Given passage =

____

C. Basavalingaiah (born 29 July 1958, India) is an Indian theatre director and theatre activist. He has been appointed as the first director of the National School of Drama Bangalore Centre. He directed several stage plays that received wide attention. He is an alumnus of the National School of Drama. The views expressed by him on challenges faced by theatre in India today are thought provoking He received many awards including Karnataka State Award Rajyotsava Award in 2001.

Biography

C. Basavalingaiah was born in Bangalore, Karnataka. After his school and college he was selected for a three-year course in the National School of Drama.

Education

Post Graduation in Theatre Direction, National School of Drama, Delhi
MA in Kannada Literature, University of Mysore

Major contributions

Inspired by B. V. Karanth, his subsequent efforts have significantly contributed to develop theater as a medium of entertainment and a tool for social change. Kuvempu's Malegalalli madumagalu (The Bride in the Mountains) a popular play was directed by Basavalingiah. This play was staged more than 15 times in Bangalore and Mysore, and this play was showcased to nearly 60,000 audience.

His contributions were featured in Ramayana Stories in Modern South India: An Anthology

Plays directed

Devanooru Mahadeva's Kusumabale
The Road
Antigone
Andhayuga
Gandhi V/S Gandhi
Shoodra Thapasvi
Tippuvina Kanasugalu
King Oedipus
Berlge Koral
Alamana Adbhuta Nyaya
Erobi
Shakespeare's A Mid Summer Night's Dreams
Agni Mattu Male
Hitler V/s. Brecht
Malegalalli madumagalu (based on the book by Kuvempu)

____

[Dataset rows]
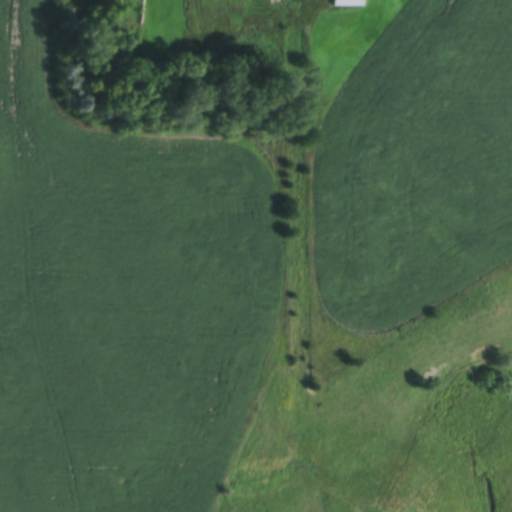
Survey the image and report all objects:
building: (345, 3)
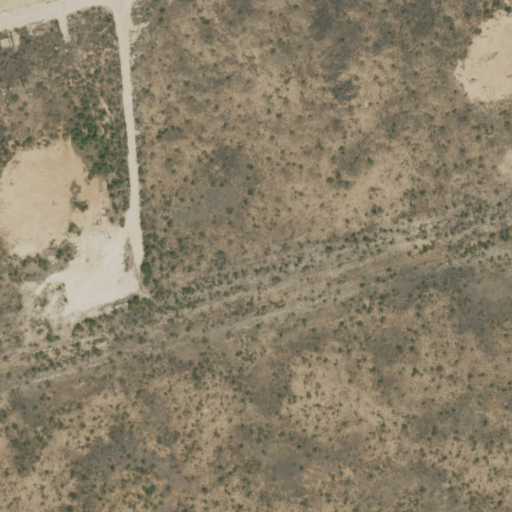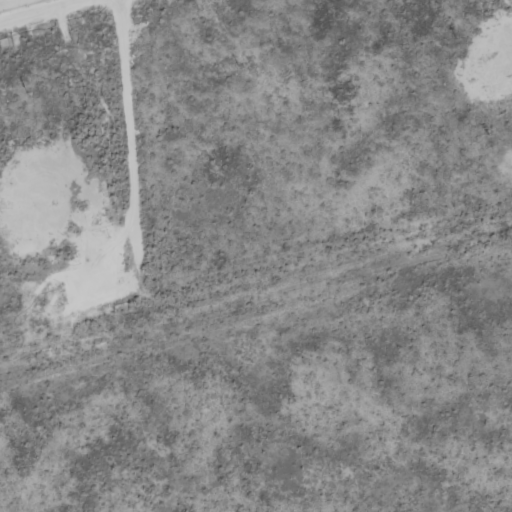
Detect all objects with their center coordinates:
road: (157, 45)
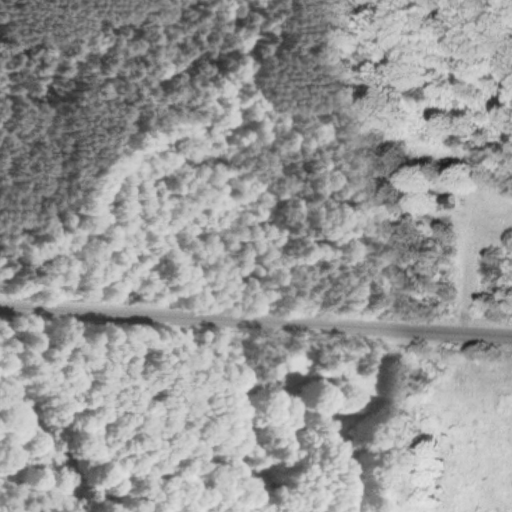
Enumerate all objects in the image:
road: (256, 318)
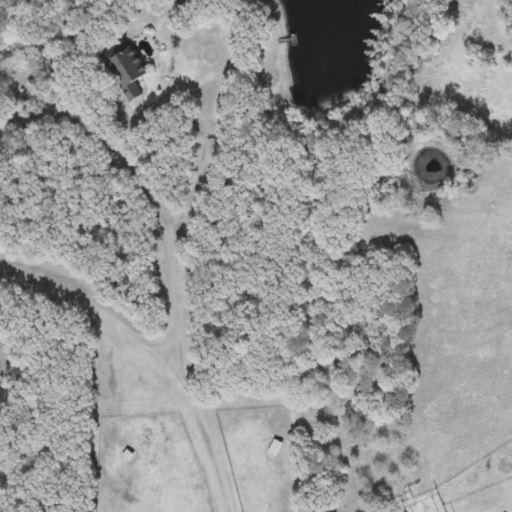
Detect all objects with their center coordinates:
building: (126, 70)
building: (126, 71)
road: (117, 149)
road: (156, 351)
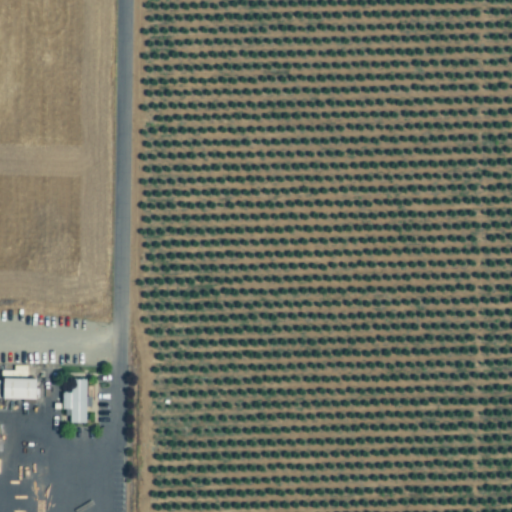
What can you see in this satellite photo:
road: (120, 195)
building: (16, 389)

____

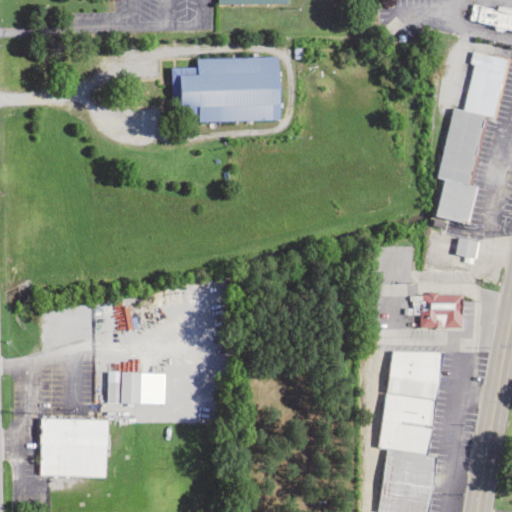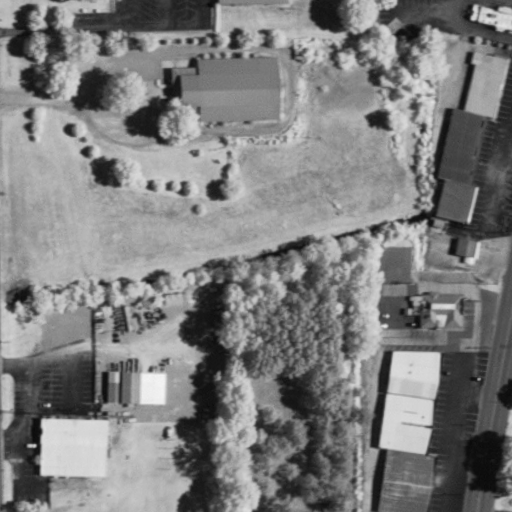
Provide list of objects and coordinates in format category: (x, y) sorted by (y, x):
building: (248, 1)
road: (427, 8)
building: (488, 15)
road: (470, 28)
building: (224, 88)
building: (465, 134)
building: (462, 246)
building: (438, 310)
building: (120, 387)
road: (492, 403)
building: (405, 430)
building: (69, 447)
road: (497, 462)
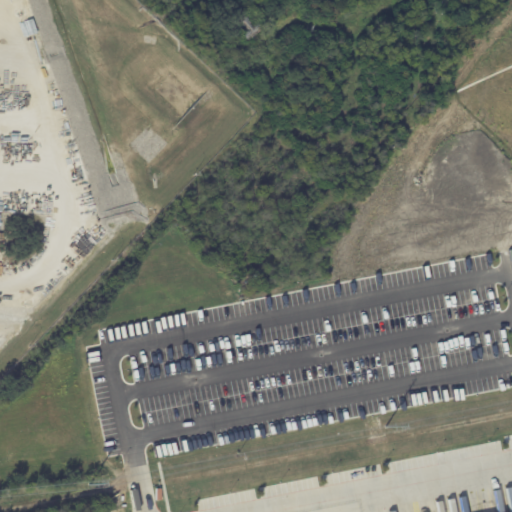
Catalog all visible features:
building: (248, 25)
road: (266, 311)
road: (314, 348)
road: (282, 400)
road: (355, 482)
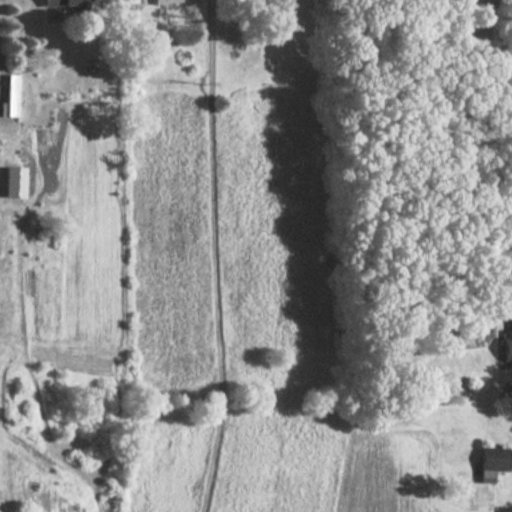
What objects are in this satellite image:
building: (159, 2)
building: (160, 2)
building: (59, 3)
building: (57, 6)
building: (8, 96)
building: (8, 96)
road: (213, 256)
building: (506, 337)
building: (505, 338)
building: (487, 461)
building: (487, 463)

____

Stated task 1 =
In the dataset rows, start at the line that has "Catalog all visible" and stop after the line that has "building: (487, 463)". Write out those lines again, requests included, with every coordinate in the answers increased by 147, and leave the pictures out.
Stated task 2 =
Resume the biography of C. Basavalingaiah after its last line.
The biography of C. Basavalingaiah and the dataset rows come from separate, unrelated sources.

Written response 1 =
Catalog all visible features:
building: (395, 172)
road: (413, 458)
road: (461, 495)
road: (429, 547)
road: (502, 629)
What objects are in this satellite image:
building: (306, 149)
building: (307, 149)
building: (206, 150)
building: (204, 153)
building: (155, 243)
building: (155, 243)
road: (360, 403)
building: (653, 484)
building: (652, 485)
building: (634, 608)
building: (634, 610)

Written response 2 =
2009 and 2014 – Manushya Jati Tanode Valam – a sound and light show for Information Department
2006 - Lankesharige Namaskaara, (stage adaptation of P. Lankesh's one act plays, poetry, short story, teeke-tippani, etc.)
2005 - Directed a mega play JANAPADA MAHABHAARATH for children, in which 400 children performed and was well appreciated by the mass & media.
Samaba Shiva Prahasana
Pagala Raja
Jangamadedege
MacBeth
Venara Vemana
Sewooz Nagarath Shin Shular Brutho
Ekalavya's Thumb
Edegaarike

Awards

2010 - Shivakumara State Level Award, honoured by Sirigere Bruhanmata, Sanehalli, Karnataka
2010 - Sri K.V. Shankaregowda Award
2001 - Karnataka State Award (Rajyotsava Award)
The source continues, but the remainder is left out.